NACDL’s intervention as amicus and its commitment to expose the widespread and harmful consequences when counsel is not provided evinces a consistent and clear policy of advocating for a right to counsel at the initial appearance as the surest guarantee for safeguarding individual liberty and fair trial rights. Accordingly the Task Force on Pretrial Justice recommends that NACDL formalize this policy.
NACDL urges all states and U.S. territories to adopt such constitutional provisions, laws or regulations necessary to guarantee that every accused person, irrespective of financial capacity to engage counsel, shall be guaranteed counsel at the first appearance before a judicial officer at which liberty is at stake or at which a plea of guilty to any criminal charge may be entered.
1 Halbert v. Michigan, 545 U.S.605, 621 (2005).
2Prosecution Without Representation, 59 Buff. L. Rev. 333, 389 (2011): ten states that provide representation at first judicial appearance include California, Connecticut, Delaware, Florida, Hawaii, Maine, Mass., North Dakota, Vermont and Wisconsin (and the District of Colombia).
3 County of Riverside v. McLaughlin. 500 U.S. 44 (1991).
4 Prosecution Without Representation at 396 (ten states that deny counsel at first appearance include Alabama, Kansas, Maryland, Michigan, Mississippi, New Hampshire, Oklahoma, South Carolina, Tennessee and Texas).

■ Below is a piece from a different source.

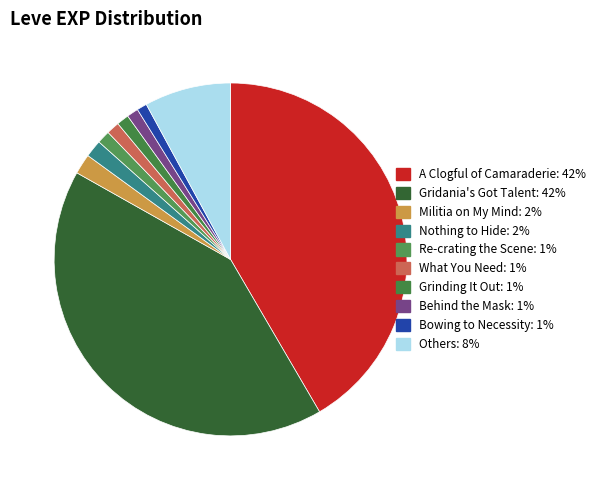

Count the number of slices in the pie.

10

5 Id. At 401-408 (twelve “majority” hybrid states provide counsel in most counties include Idaho, Kentucky, Louisiana, Minnesota, Montana, New York, Ohio, Oregon, Rhode Island, Utah, Virginia, and Washington; and eighteen “minority” hybrid states guarantee counsel only in 1-2 counties including Alaska, Arizona, Arkansas, Colorado, Georgia, Illinois, Indiana, Iowa, Missouri, Nebraska, New Jersey, New Mexico, North Carolina, Pennsylvania, South Dakota, West Virginia, and Wyoming).
6 554 U.S. 191 (2008) (“What makes a stage critical is what shows the need for counsel’s presence.”).